──────── PAGE EXCERPT

In Remark 7.0.2 of Lurie's "Elliptic Cohomology II: Orientations" ([ECII]), Lurie says "...beware, however, that $Z$ is not contractible". In other words, $\mathsf{M}^\mathrm{or}_\mathrm{ell}$ is not the unique lift up to contractible choice (the gold standard of uniqueness in homotopy theory).

(Side note: in [ECII] and [Surv], Lurie is talking about the moduli stack of smooth elliptic curves, but the uniqueness up to homotopy of a derived stack $\overline{\mathsf{M}}_\mathrm{ell}^\mathrm{or}$ lifting the compactification of the moduli stack of smooth elliptic curves is also stated in the literature; for example, in Theorem 1.2 of Goerss' "Topological Modular Forms [after Hopkins, Miller, and Lurie]". I am interested in the compactified situation mostly, but both are related.)

Although I do not hope that $\mathsf{M}^\mathrm{or}_\mathrm{ell}$ does possess this much stronger form of uniqueness, I would like to understand the reason for this failure:

Why is the moduli space $Z$ not contractible? and Does a similar statement apply in the compactified case?

To be a little more precise, let $\mathcal{O}^\mathrm{top}$ be the Goerss--Hopkins--Miller--Lurie sheaf of $\mathbf{E}_\infty$-rings on the small affine site of the moduli stack of elliptic curves $\mathsf{M}_\mathrm{ell}$. Denote this site by $\mathcal{U}$. The moduli space $Z$ can then be defined as the (homotopy) fibre product $$Z=\mathrm{Fun}(\mathcal{U}^{op}, \mathrm{CAlg})\underset{\mathrm{Fun}(\mathcal{U}^{op}, \mathrm{CAlg}(\mathrm{hSp}))}{\times}\{\mathrm{h}\mathcal{O}^\mathrm{top}\},$$ where $\mathrm{CAlg}$ is the $\infty$-category of $\mathbf{E}_\infty$-rings, and $\mathrm{CAlg(hSp)}$ is the 1-category of commutative monoid objects in the stable homotopy category. The presheaf $\mathrm{h}\mathcal{O}^\mathrm{top}$ can be defined using the Landweber exact functor theorem (at least on elliptic curves whose formal group admits a coordinate), and hence $Z$ can be seen as the moduli space of presheaves of $\mathbf{E}_\infty$-rings recognising the classical Landweber exact elliptic cohomology theories.

────────────────
──────── TASK MATERIAL

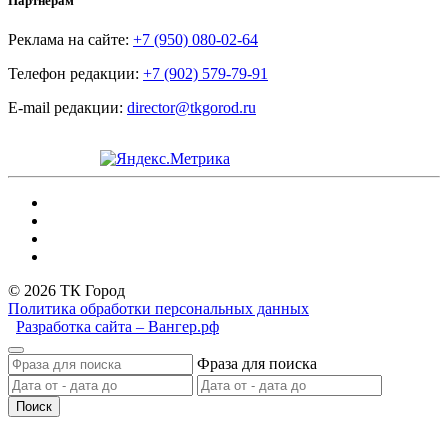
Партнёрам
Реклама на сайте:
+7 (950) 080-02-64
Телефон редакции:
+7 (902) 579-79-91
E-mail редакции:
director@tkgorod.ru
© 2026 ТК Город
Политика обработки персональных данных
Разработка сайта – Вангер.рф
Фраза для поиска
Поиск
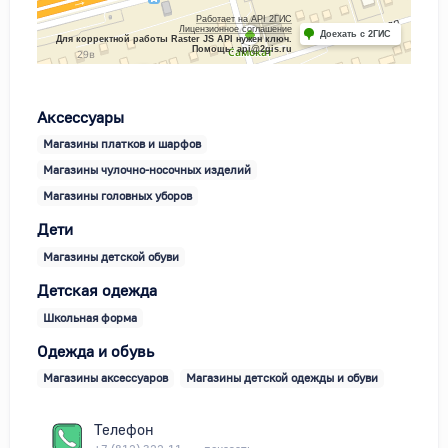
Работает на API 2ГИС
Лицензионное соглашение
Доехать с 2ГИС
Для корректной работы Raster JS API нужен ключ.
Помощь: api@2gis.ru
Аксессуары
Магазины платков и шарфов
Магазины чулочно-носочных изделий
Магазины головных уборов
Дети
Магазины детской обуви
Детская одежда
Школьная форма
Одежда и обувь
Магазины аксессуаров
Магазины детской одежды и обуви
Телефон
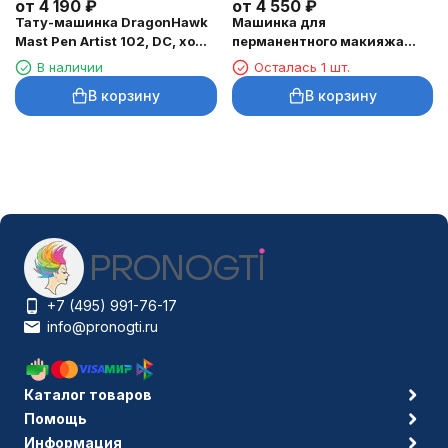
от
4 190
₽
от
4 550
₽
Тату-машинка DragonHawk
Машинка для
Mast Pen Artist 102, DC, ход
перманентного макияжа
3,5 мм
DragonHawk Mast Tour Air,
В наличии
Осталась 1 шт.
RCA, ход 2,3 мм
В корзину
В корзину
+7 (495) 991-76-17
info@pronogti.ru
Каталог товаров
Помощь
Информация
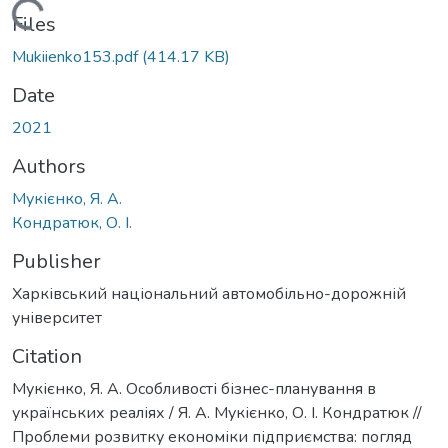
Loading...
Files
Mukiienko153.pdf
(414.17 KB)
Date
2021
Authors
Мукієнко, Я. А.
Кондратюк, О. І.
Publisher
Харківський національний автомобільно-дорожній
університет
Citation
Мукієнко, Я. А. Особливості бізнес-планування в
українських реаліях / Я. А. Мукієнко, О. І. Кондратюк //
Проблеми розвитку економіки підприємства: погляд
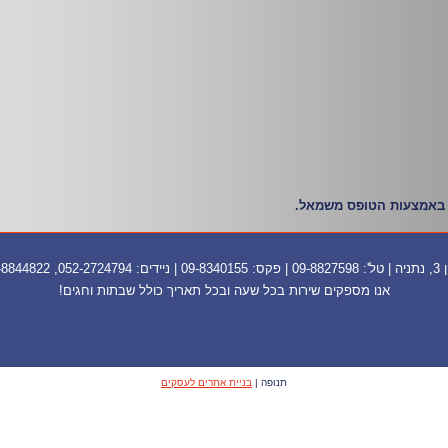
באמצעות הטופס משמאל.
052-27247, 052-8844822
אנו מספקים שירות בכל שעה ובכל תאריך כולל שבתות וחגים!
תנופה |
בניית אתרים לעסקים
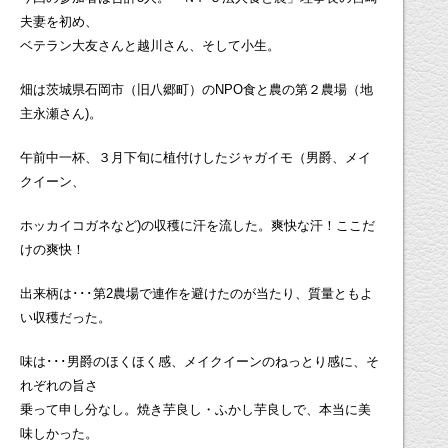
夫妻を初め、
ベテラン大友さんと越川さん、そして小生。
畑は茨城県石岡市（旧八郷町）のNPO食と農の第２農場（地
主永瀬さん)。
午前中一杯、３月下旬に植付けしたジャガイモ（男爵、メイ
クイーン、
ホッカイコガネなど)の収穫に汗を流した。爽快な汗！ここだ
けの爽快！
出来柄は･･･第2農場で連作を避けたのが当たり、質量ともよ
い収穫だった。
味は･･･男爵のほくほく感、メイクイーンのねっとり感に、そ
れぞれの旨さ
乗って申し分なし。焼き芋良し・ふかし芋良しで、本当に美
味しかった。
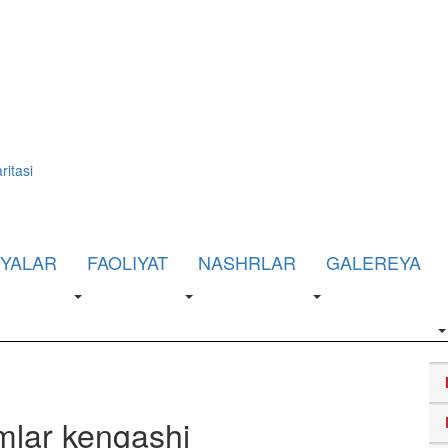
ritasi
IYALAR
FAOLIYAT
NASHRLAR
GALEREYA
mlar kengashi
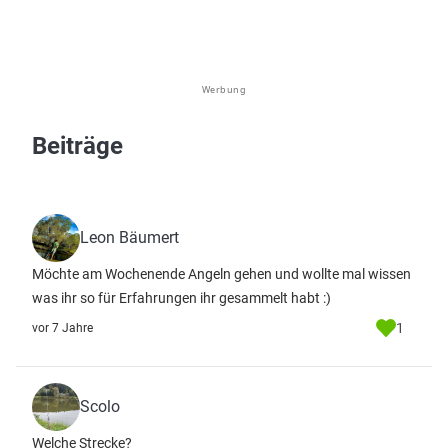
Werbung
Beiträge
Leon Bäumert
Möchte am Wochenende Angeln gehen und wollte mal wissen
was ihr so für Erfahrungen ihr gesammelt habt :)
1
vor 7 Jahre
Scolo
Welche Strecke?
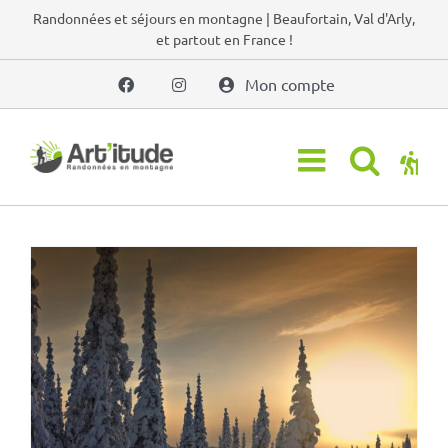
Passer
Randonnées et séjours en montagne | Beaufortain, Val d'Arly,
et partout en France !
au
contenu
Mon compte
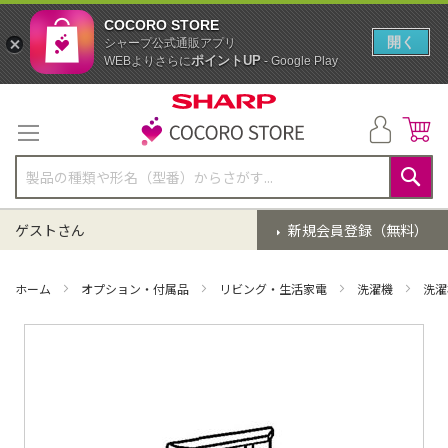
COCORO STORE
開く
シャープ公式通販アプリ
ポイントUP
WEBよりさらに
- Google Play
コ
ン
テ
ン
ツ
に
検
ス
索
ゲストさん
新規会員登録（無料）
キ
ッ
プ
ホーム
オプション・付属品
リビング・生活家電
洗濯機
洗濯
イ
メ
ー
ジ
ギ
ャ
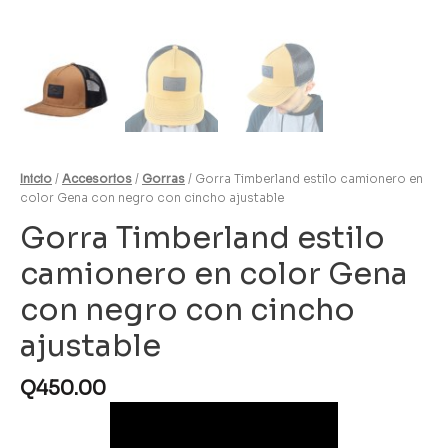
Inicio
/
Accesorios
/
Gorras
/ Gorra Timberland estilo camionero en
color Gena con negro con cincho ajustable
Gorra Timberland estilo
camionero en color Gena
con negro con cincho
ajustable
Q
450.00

────────────────

EXPLORE THE MATERIAL:
• 1. Translate this sentence from the elliptic cohomology excerpt into Spanish: "I am interested in the compactified situation mostly, but both are related."
• 2. In the records, update the lines from the one with "באמצעות הטופס משמאל." to the one with "mlar kengashi" by putting "PUBLICATIONS" in place of "NASHRLAR" and changing nothing else. Return only those lines, without the pictures.

RESULTS:
• 1. Me interesa sobre todo la situación compactificada, pero ambas están relacionadas.

• 2.
באמצעות הטופס משמאל.
052-27247, 052-8844822
אנו מספקים שירות בכל שעה ובכל תאריך כולל שבתות וחגים!
תנופה |
בניית אתרים לעסקים
夫妻を初め、
ベテラン大友さんと越川さん、そして小生。
畑は茨城県石岡市（旧八郷町）のNPO食と農の第２農場（地
主永瀬さん)。
午前中一杯、３月下旬に植付けしたジャガイモ（男爵、メイ
クイーン、
ホッカイコガネなど)の収穫に汗を流した。爽快な汗！ここだ
けの爽快！
出来柄は･･･第2農場で連作を避けたのが当たり、質量ともよ
い収穫だった。
味は･･･男爵のほくほく感、メイクイーンのねっとり感に、そ
れぞれの旨さ
乗って申し分なし。焼き芋良し・ふかし芋良しで、本当に美
味しかった。
ritasi
IYALAR
FAOLIYAT
PUBLICATIONS
GALEREYA
mlar kengashi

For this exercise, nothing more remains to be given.